D’après notre étude, un échantillon de 2000 prélèvements nous avait donné 19%. Au centre national de transfusion sanguine, il y a trois ans, le directeur adjoint nous disait que parmi les donneurs bénévoles du sang, on retrouve 18%. Donc, la Guinée se trouve dans la fourchette la plus élevée du monde. Selon l’OMS, c’est quand vous avez 08% ou plus que vous êtes dans la zone d’hyper endémicité, mais nous sommes entre 18 et 19% et c’est l’un des taux les plus élevés du monde. Nous faisons le dépistage, nous administrons le traitement, nous donnons aux gens le schéma thérapeutique, nous faisons vacciner des nouveaux nés, l’entourage… Quand ils sont négatifs et nous faisons la communication. Je rends hommage à Guineematin.com, radio Bonheur, d’autres médias qui sont dans le pays et participent à la sensibilisation depuis toujours.

Quel appel avez-vous à lancer aux Guinéens dans le cadre de la lutte contre cette maladie ?
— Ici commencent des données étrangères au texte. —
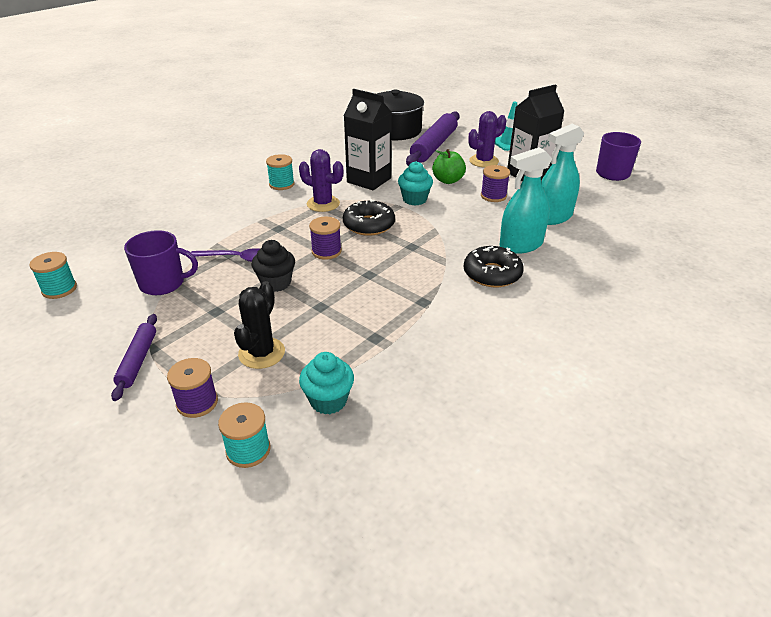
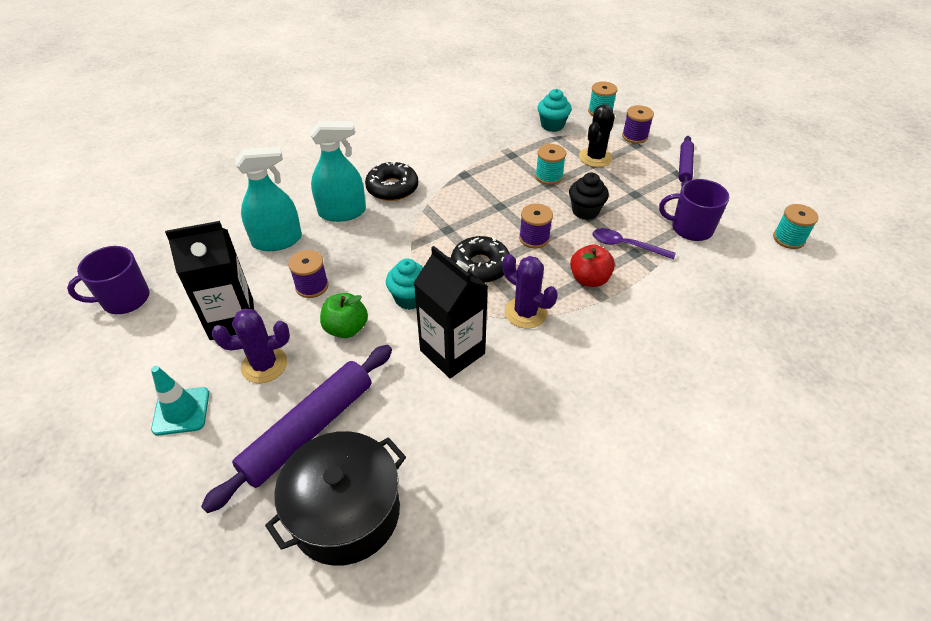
camera: 165 degrees left, 10 degrees up
(273, 229) = (589, 279): none -> red apple
(281, 184) = (578, 367): turquoise spool -> turquoise spool (549, 176)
Je lance un appel aux médias audiovisuels qui font la publicité de certains individus qui se réclament détenteurs de traitements de toutes les maladies du monde. C’est très grave. Pour une petite somme, vous passez en boucle un monsieur qui se dit être capable de traiter le sida, l’hépatite, toutes les maladies du monde et même le Coronavirus. Cela a un mauvais impact social et à la longue, les gens qui ont l’hépatite, le sida, la Covid-19 n’iront pas voir un médecin spécialiste, mais ils viendront prendre des choses qui ne vont pas les soigner. Je demande aussi à tout le monde de se dépister. Faites-vous dépister personnellement, votre famille, votre entourage même si vous avez un domestique. Et, allez voir les spécialistes pour la prise en charge et non les radiothérapeutes ou les médecins généralistes qui ne maîtrisent pas le domaine. Je demande à tous les Guinéens de ne pas ségréguer les malades porteurs du virus de l’hépatite B, ceux qui ont les moyens d’avoir pitié et d’aider. Au lieu d’envoyer les gens qui ont le cancer de foie au Sénégal, Maroc, Tunisie ou en France, d’aider les gens en faisant le dépistage et le suivi des malades. N’attendez pas que quelqu’un ait le cancer de foie pour pouvoir le sauver. Ceux qui ont les moyens, tout le monde, le ministère de la santé. Mais essentiellement, je lance un appel aux députés de la République pour qu’ils votent un budget afin de soigner les hépatites. Votez un budget pour la prise en charge des hépatites virales en Guinée, les malades sont pauvres, l’hépatite est présente en Guinée, les gens sont analphabètes et le traitement est cher dans le monde. N’attendons pas que les bailleurs viennent… Il faut qu’on s’aide nous-mêmes.